Really?  Even where internal_exception is called?

   >>    =head2 Excerpt
   >>
   >>    [Excerpt from "Perl 6 and Parrot Essentials" to seed discussion.
   >>    Out-of-date in some ways, and in others it was simply  
   >> speculative.]

   For everything below this point, keep in mind that the text was  
   written in 2004.

Sorry; I didn't mean to be pedantic.

   >>    process continues until some exception handler deals with the  
   >> exception
   >>    and returns normally, or until there are no more exception  
   >> handlers on
   >>    the control stack. When the system finds no installed exception  
   >> handlers
   >>    it defaults to a final action, which normally means it prints an
   >>    appropriate message and terminates the program.
   >
   > Currently it also prints a backtrace, which is really nice.  Alas, the
   > backtrace is only from the point of the final rethrow by the oldest
   > (bottommost) exception handler.  This is the greatest weakness with the
   > current Parrot exception-handling design:  By the time you find out that
   > a given exception is unhandled, the dynamic environment of the C<throw>
   > has been destroyed by the very process of searching for a willing
   > handler.  This makes it extremely difficult to write a debugger than
   > can do anything useful about uncaught exceptions.

   Exception handler tracing is a useful feature, and is worth adding if  
   it doesn't cost too much (in terms of implementation complexity,  
   execution speed, etc).

I would agree, but I wasn't just talking about tracing (and tracing
exceptions, rather than handlers).  I was talking about allowing an
interactive debugger, as in "perl -d", to take control at the point
where the uncaught exception is signaled, so that I can figure out why
it wasn't caught.  (For the record, I've never actually needed to use
"perl -d" to debug a Perl 5 program with hairy eval/die logic, but I bet
it's no picnic.)

   However, as I've already hinted, I think a workable solution is
within reach . . .

   >>    When the system installs an exception handler, it creates a return
   >>    continuation with a snapshot of the current interpreter  
   >> context. If
   >
   > This is confusing; I assume you are talking about the Exception_Handler
   > itself and not a RetContinuation.

   In this context, no. It really meant a return continuation.

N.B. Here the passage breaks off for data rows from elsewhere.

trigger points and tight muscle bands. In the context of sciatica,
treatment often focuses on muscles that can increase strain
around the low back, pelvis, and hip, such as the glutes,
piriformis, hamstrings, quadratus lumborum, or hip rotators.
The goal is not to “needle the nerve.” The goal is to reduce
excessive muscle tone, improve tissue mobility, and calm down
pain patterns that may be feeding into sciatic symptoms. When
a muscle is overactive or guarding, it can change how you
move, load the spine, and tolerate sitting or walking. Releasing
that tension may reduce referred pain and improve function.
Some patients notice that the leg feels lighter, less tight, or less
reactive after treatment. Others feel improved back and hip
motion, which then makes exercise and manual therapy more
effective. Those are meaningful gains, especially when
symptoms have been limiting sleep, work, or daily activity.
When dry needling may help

Hmm.  A RetContinuation recycles the leaving context, but in the case of
an exception, we don't know the identity of the leaving context until
the exception is invoked, which makes it hard to decide whether this is
safe/appropriate.  So, unless I am still misunderstanding you, I don't
think this works with the current codebase (though it ought to work if
the "lightweight RetContinuation" proposal [2] is ever implemented).

   > Hmm.  It seems that an exception is "cleanly caught" only if it is not
   > rethrown.  It is therefore not possible to tell by looking at the
   > exception itself whether or not it is "cleanly caught" or if it is still
   > in the process of being signalled.

I think I now understand how you mean to do this.

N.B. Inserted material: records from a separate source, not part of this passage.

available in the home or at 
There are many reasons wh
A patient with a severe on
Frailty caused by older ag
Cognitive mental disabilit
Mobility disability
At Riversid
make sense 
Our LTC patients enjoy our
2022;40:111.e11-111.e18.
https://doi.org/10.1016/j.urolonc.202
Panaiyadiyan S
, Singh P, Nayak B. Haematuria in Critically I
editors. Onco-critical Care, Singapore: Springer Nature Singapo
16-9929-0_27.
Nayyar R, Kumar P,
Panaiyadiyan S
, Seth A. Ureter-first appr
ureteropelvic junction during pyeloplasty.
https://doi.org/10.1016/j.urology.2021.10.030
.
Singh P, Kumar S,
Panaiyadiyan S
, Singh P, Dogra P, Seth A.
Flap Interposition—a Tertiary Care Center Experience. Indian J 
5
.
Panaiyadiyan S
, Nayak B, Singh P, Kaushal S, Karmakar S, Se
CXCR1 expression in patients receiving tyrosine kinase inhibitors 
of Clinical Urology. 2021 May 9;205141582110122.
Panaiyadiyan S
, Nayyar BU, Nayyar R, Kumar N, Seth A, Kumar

   > You seem to want to say that unhandled exceptions are ignored.  Is  
   > that correct?  If so, I see several problems:
   >
   >    1.  What is "the exception handler function" and how is it
   > distinguished from the function that established the exception handler?
   > [It sounds like you are expecting the exception handler to behave more
   > like a closure than a continuation . . . ]

   An "exception handler function" would be an exception handler that is  
   a complete compilation unit rather than just a code segment inside  
   some other compilation unit.

Great; got it.

   >    2.  The previous paragraph says that if "the exception handler just
   > returns", that means that "the exception is cleanly caught".   
   > Unless you
   > want to propose a new mechanism, the only way a handler can decline to
   > handle an exception is by rethrowing it, which precludes the  
   > possibility of resuming.

I now realize that you *were* proposing a new mechanism (new to me in
any case), using an "exception handler function" that "just returns."
So never mind.

   The current prototype implementation doesn't support resumable
   exceptions, it's true . . .

"Prototype"??  That implies a lot more flexibility to change the way
Parrot exceptions work than I had thought would be allowed . . .

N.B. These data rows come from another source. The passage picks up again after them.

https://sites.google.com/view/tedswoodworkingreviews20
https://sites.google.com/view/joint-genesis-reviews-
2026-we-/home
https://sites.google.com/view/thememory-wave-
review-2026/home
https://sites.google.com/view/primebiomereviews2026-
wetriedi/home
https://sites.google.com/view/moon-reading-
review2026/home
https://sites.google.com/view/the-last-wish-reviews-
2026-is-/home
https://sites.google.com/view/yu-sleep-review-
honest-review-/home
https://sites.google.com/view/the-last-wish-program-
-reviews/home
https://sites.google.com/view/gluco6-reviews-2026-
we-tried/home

   But, resumable exceptions are a useful feature, and one that we
   originally planned for Parrot. Before we throw out the baby with the
   bath water, we need to first look at what it will take to build in
   resumable exceptions. It's possible that an architecture that
   supports resumable exceptions may be a better architecture overall.

I certainly agree that versatile error recovery is a big plus.  In fact,
it's one of the things I like about Common Lisp, in which debuggers
typically present a menu of corrective actions for an unhandled error
along with the error message.

   But thinking about this has made me realize the nature of my problem
with the following statement:

        Exceptions thrown by standard Parrot opcodes (like the one
        thrown by C<find_global> above or by the C<throw> opcode) are
        always resumable, so when the exception handler function returns
        normally it continues execution at the opcode immediately after
        the one that threw the exception.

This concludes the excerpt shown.